TASK REQUIREMENTS.
a) Answer these questions using the transcript about cosmic rays and computer bit flips:
(i) In which decade was the IBM paper written?
(ii) What did NASA notice in its satellites in the '60s?
(iii) Where did IBM find more bit flipping than at sea level?
b) Name every person who speaks in the transcript about cosmic rays and computer bit flips, using the names the transcript gives them.
c) Write the next part of the transcript about cosmic rays and computer bit flips, starting after its last line.

───── EXTRACT TO READ ─────

SIMON: We're not gonna be able to use any of this tape. [laughs]

 

JAD: No, this is great!

 

ROBERT: Well, so you're saying that what created this effect in Belgium on that day was a zing from deep space?

 

SIMON: That was the theory that David came across.

 

DAVID GLAUDE: And my first reaction was to say, "Ha ha ha! Cosmic ray. Hey, what a joke!" But then it become a bit bizarre, because I found out about ...

 

[CLIP OF IBM AD: This is IBM ...]

 

DAVID GLAUDE: Some IBM research.

 

[CLIP OF IBM AD: Freeing man's mind to shape the future.]

 

SIMON: An IBM paper from the '70s. And in it ...

 

[CLIP OF IBM AD: Electronic data processing center.]

 

DAVID GLAUDE: They made a lot of studies about random bit flipping and problem with computer memory.

 

SIMON: The report explained how in the '60s, NASA had noticed these random bit flips in their satellites.

 

JAD: Ooh.

 

SIMON: And then more recently, how IBM itself ...

 

[CLIP OF IBM AD: Problems by the computer can be displayed in various ways.]

 

SIMON: ... had studied their computers at higher altitudes.

 

DAVID GLAUDE: So closer to a space, let's say.

 

ROBERT: Closer to the sky.

 

JAD: Closer to God.

 

DAVID GLAUDE: And they found out that there were more bit flipping up there than at the sea level.

 

JAD: Hmm.

 

SIMON: And the only explanation they could come up with for -- for what could be causing this was -- was cosmic rays.

───── ENTRIES ─────

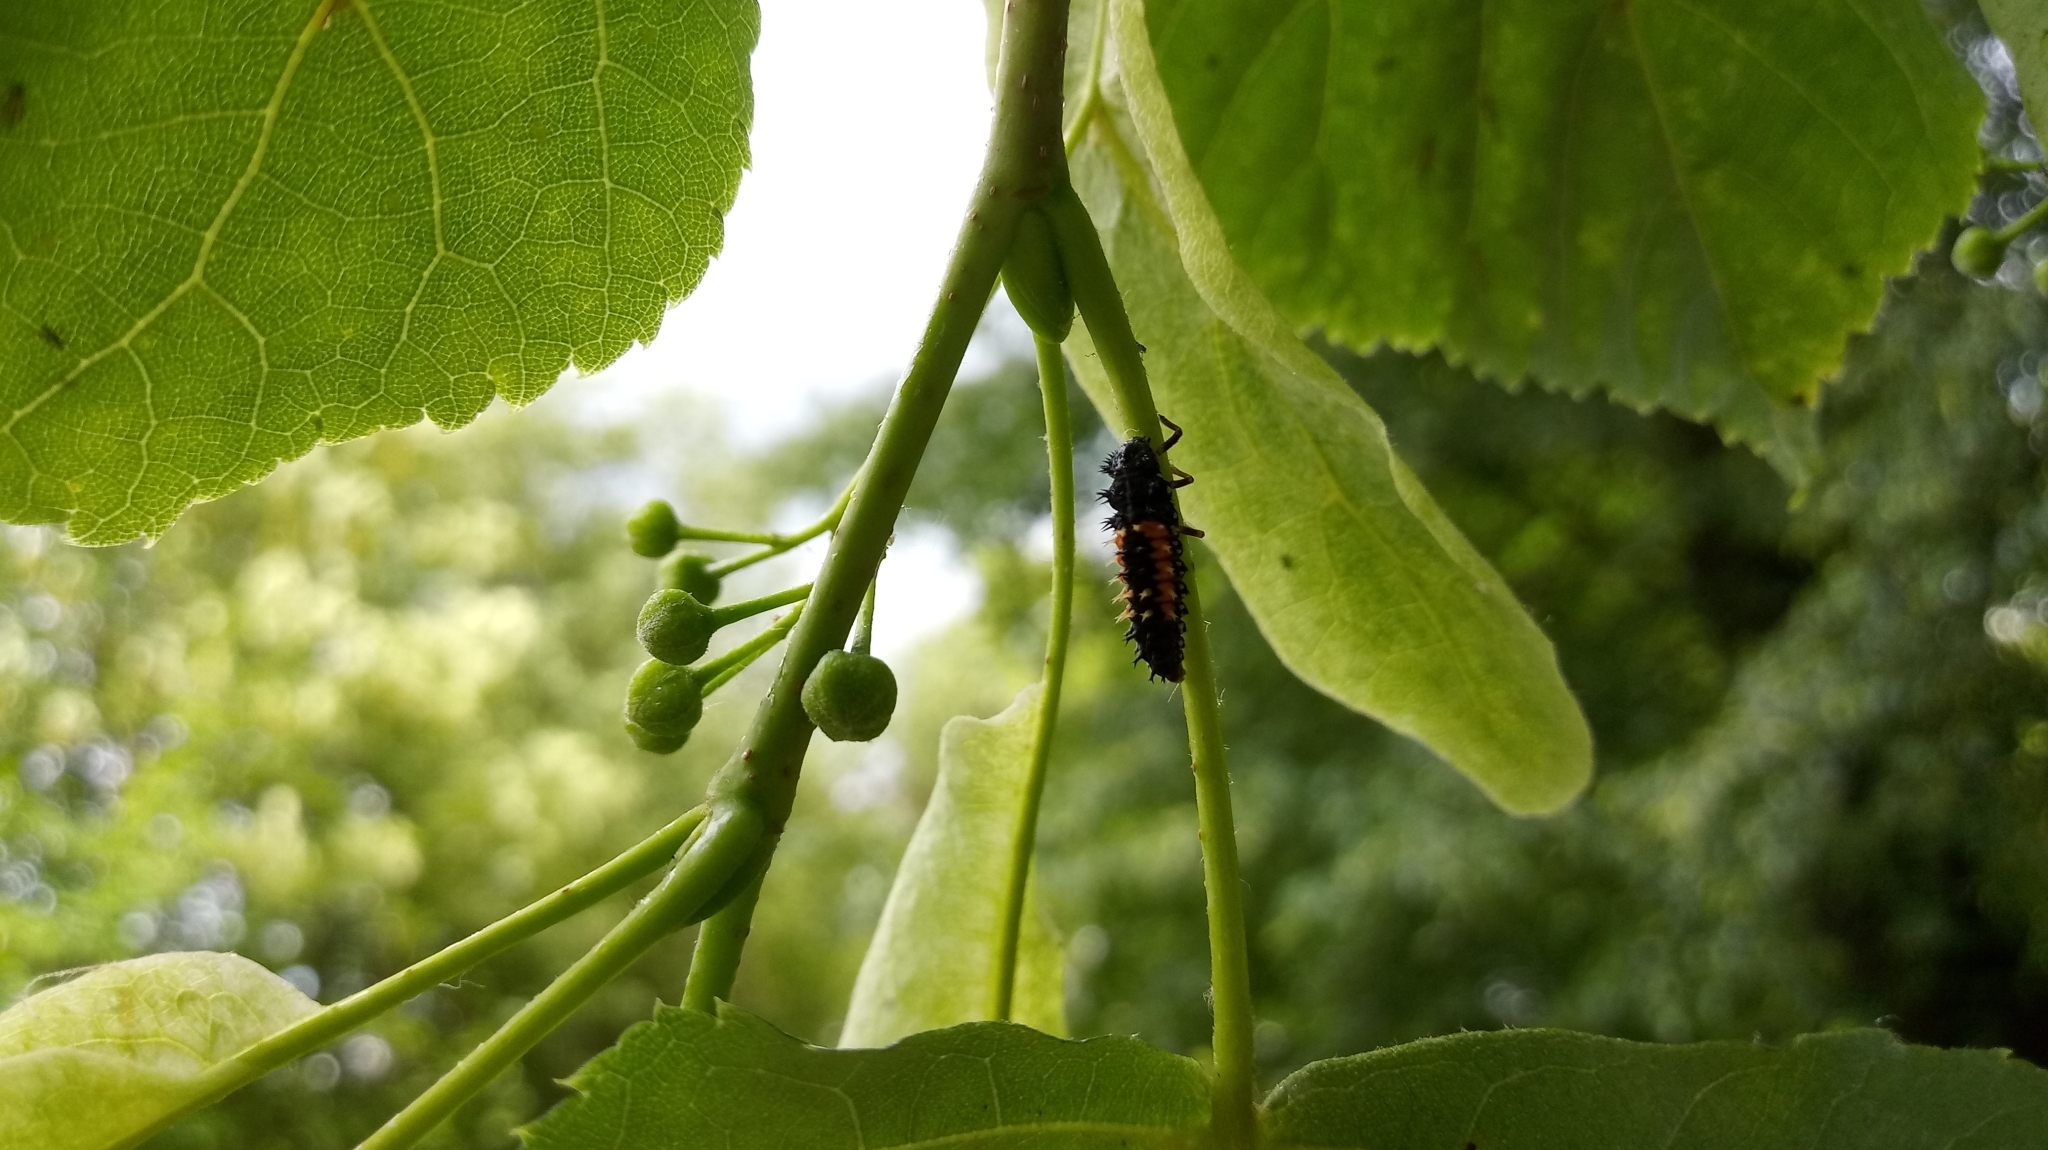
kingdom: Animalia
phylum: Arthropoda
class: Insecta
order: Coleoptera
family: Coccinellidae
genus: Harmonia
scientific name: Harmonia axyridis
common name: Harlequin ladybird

─────
───── ENTRIES ─────

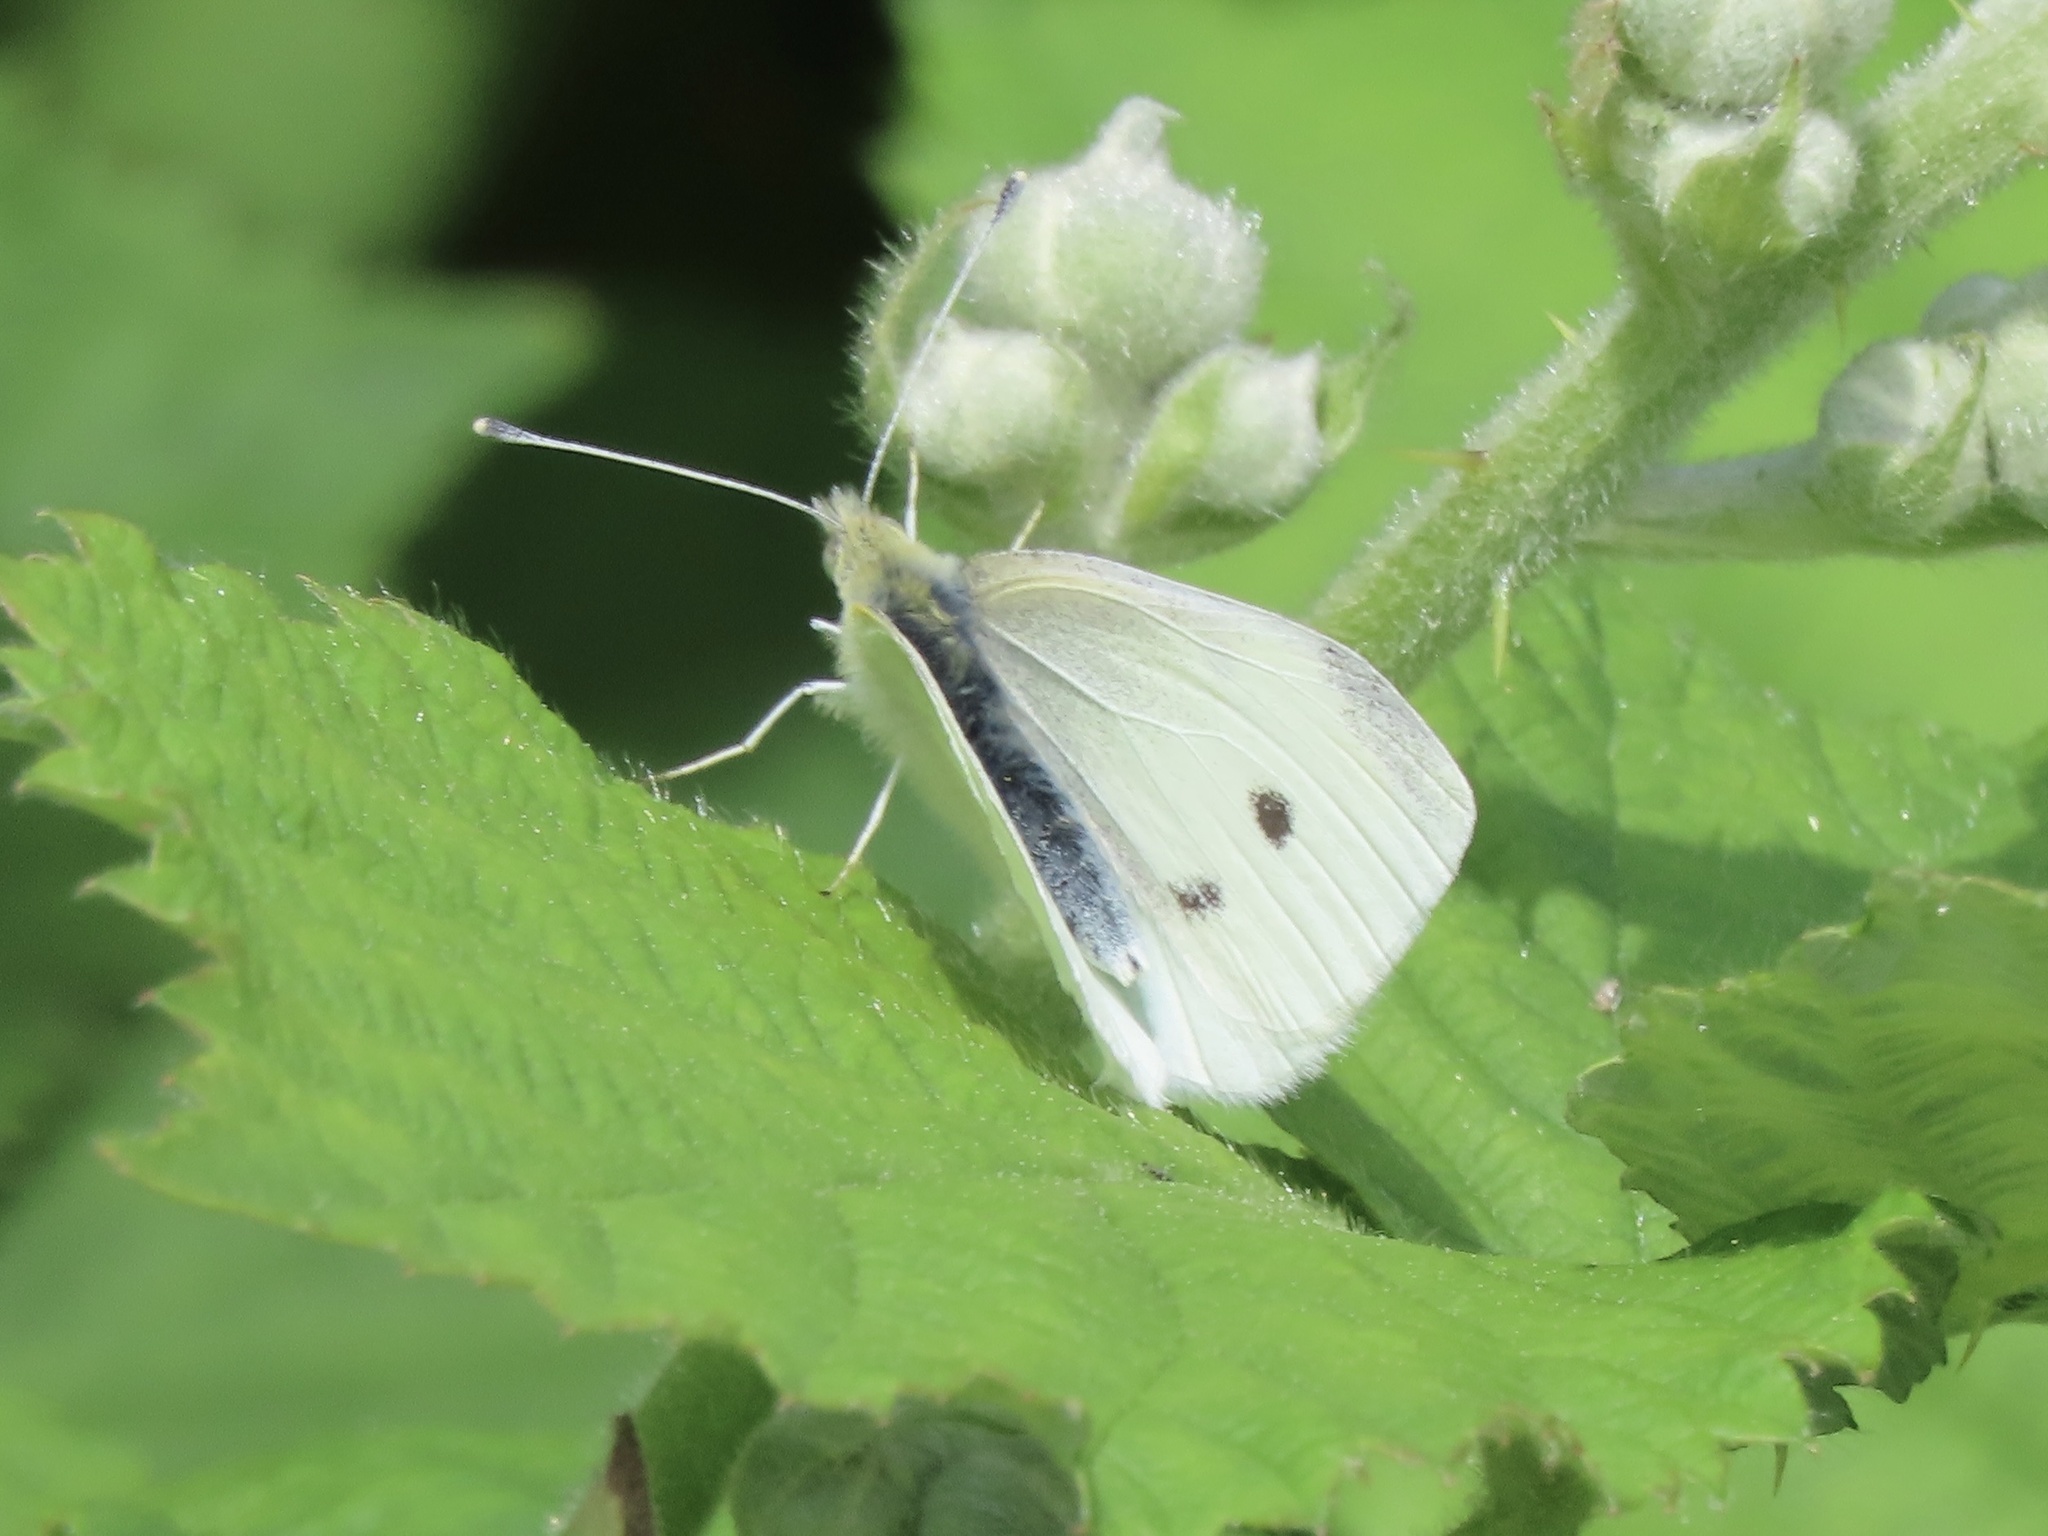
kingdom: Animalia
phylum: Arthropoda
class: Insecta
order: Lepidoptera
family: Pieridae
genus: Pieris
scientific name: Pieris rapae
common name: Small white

─────
───── ENTRIES ─────

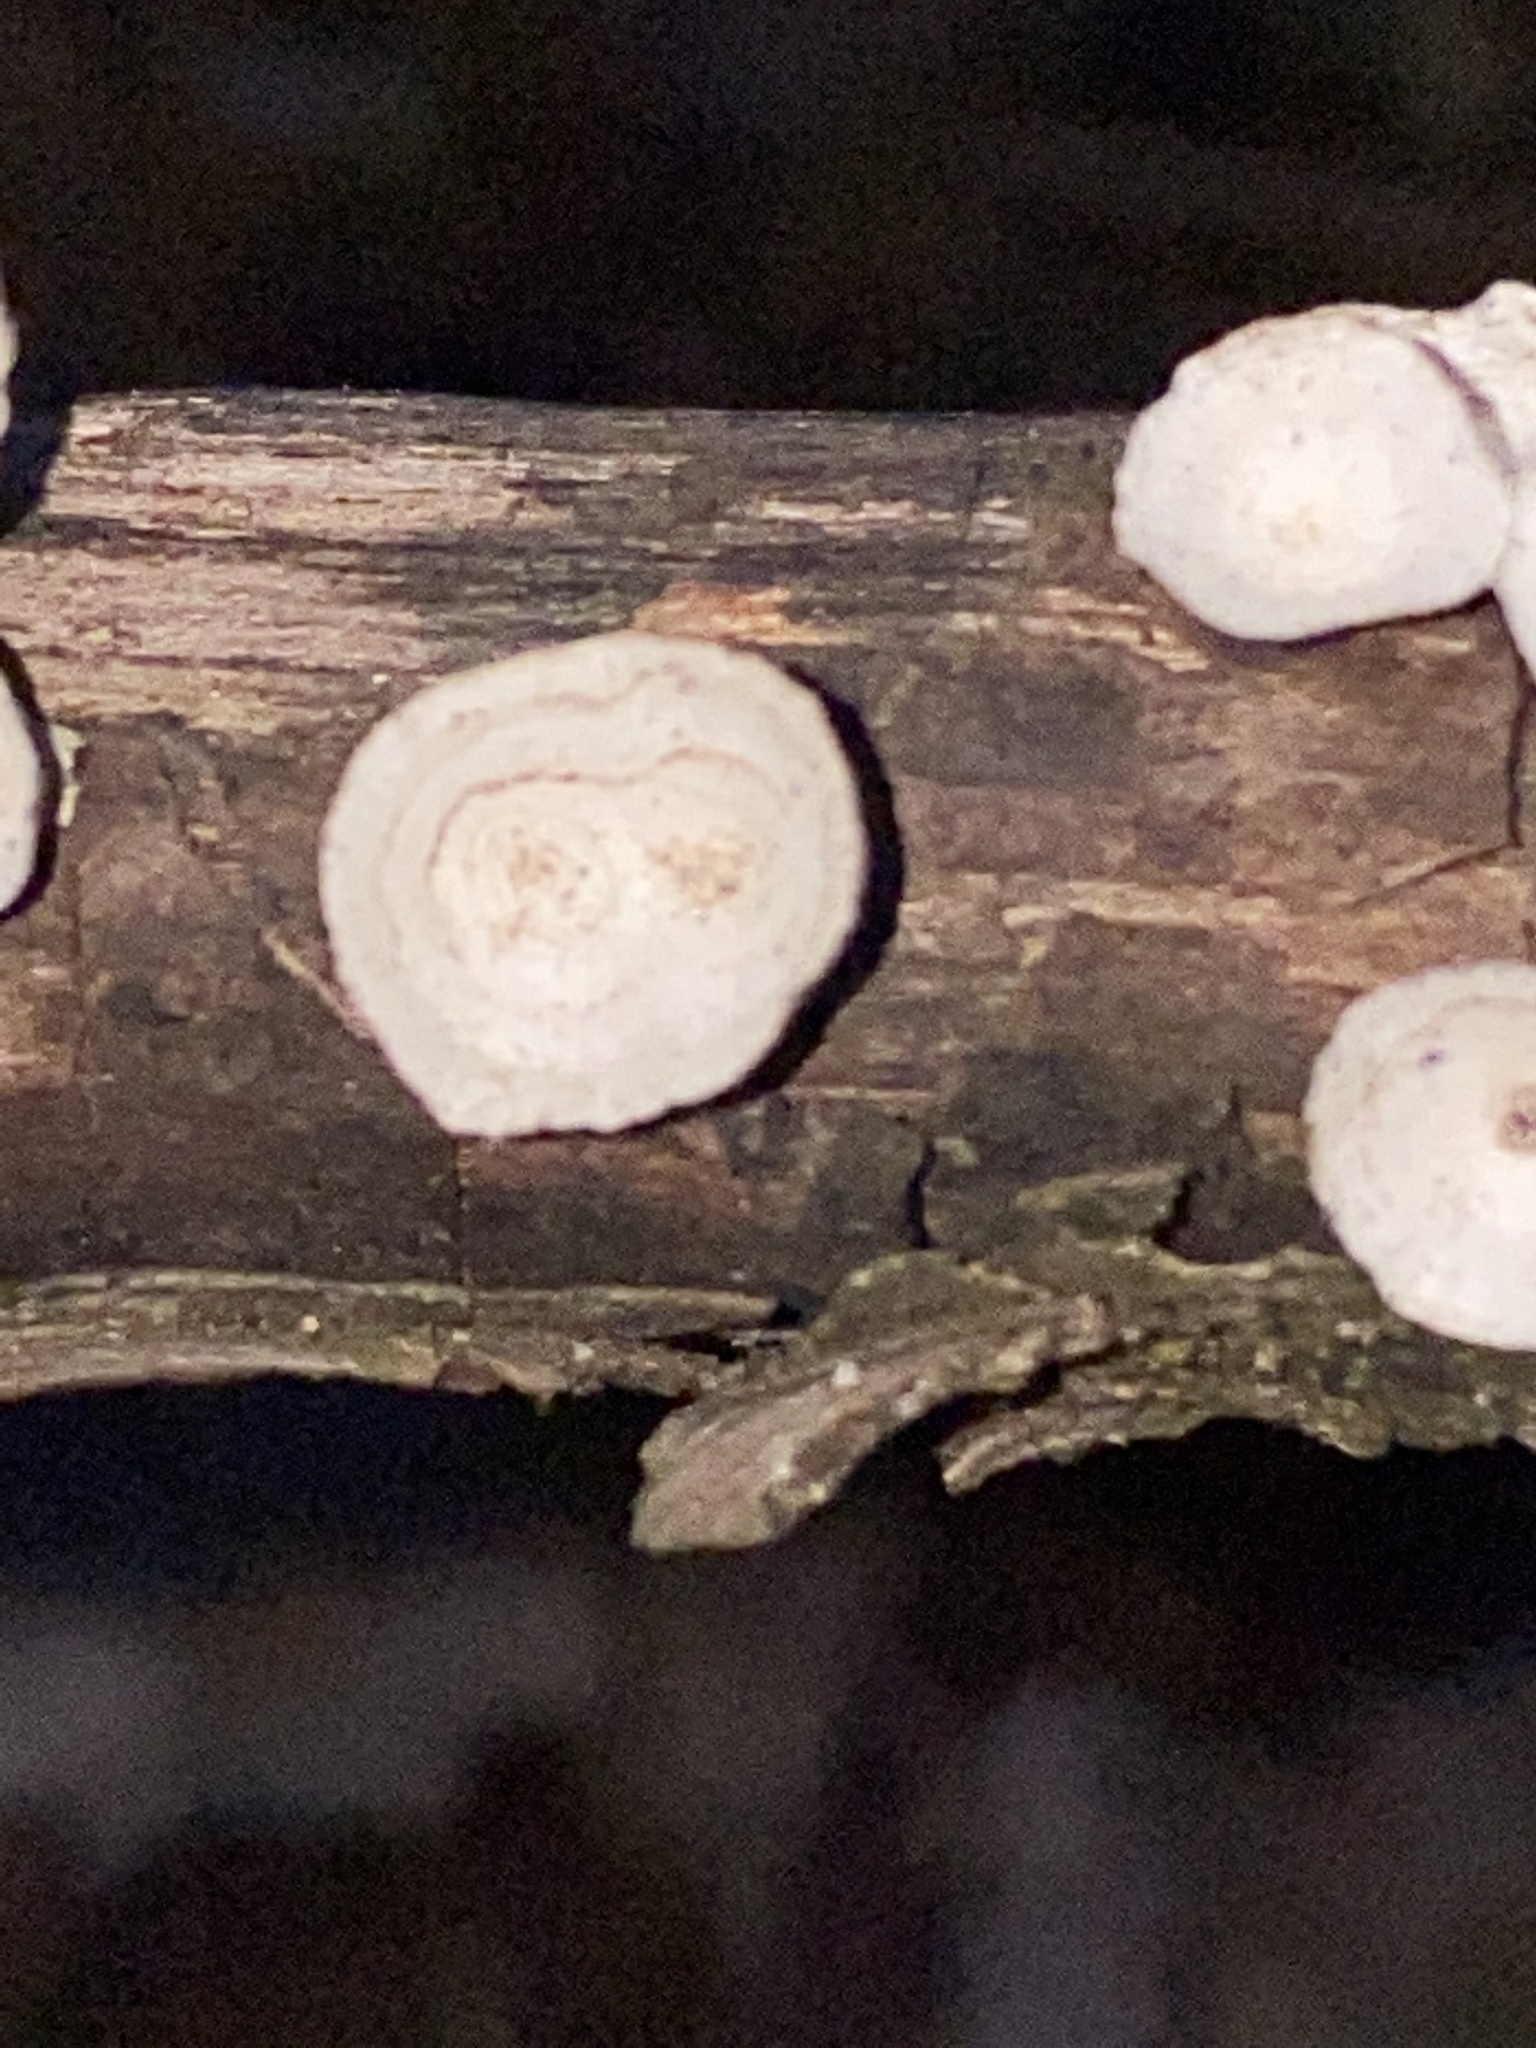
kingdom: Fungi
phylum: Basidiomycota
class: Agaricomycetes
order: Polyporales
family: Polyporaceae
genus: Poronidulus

─────

ANSWERS PROVIDED.
a)
(i) The '70s.
(ii) Random bit flips.
(iii) At higher altitudes.

b) Simon, Jad, Robert, David Glaude

c)
 

BHARAT BHUVA: Yes. When they investigated, they found out that it could have been cosmic rays causing problems.

 

DAVID GLAUDE: I said, "Oh, okay."

 

ANNIE: Okay.

 

BHARAT BHUVA: Because cosmic rays essentially are charged particle, and so electronic systems can get affected.

 

ANNIE: This by the way, is Professor Bharat.

 

BHARAT BHUVA: Bharat Bhuva. I'm a professor at Vanderbilt University in electrical engineering and computer science department.

 

ANNIE: And while Bharat wasn't involved in that specific IBM paper, he has essentially dedicated his life to studying the effects of cosmic rays.

 

BHARAT BHUVA: So we started noticing on the surface of the Earth, this problem started around 2001-2002 time frame.

 

SIMON: Recently!

 

BHARAT BHUVA: Right. And they held big ramifications.

 

JAD: Is this a thing people that know about? I mean, is this like a ...

 

ANNIE: Well, yeah.

 

JAD: Because this is the first time I hear of it.

 

ANNIE: Well it’s ...

 

SIMON: Um.

 

ANNIE: I don’t know if we should continue on the story or go into cosmic ray land.

 

SIMON: Yeah, what do you want? Do you want narrative or do you want cosmic ray land?

 

JAD: Ooh. I love that that’s a choice we get to decide. I’m torn.

 

ANNIE: Well I don’t know. Maybe just go with the story. I don’t know.

 

SIMON: I think we dive into -- we give some of this.

 

ANNIE: Okay.

 

JAD: Okay.

 

ROBERT: Oh, yeah.

 

SIMON: Okay, so according to Bharat, to understand what happened that day in Belgium, we have to go back to a long time ago. Wait for it -- in a galaxy far, far away.

 

[STAR WARS THEME IN]

 

BHARAT BHUVA: I'm going to generalize way too much.

 

ANNIE: No, no! That's good, that's good.

 

BHARAT BHUVA: Way too much.

 

SIMON: Bharat says in this distant galaxy there was a very, very old star that exploded.

 

BHARAT BHUVA: And when the star explodes, it sends out a huge amount of material.

 

SIMON: All sorts of little tiny charged particles.

 

BHARAT BHUVA: These charged particles are thrown into space. And these particles are going to travel through space for millions of light years.

 

ANNIE: Uh, Simon?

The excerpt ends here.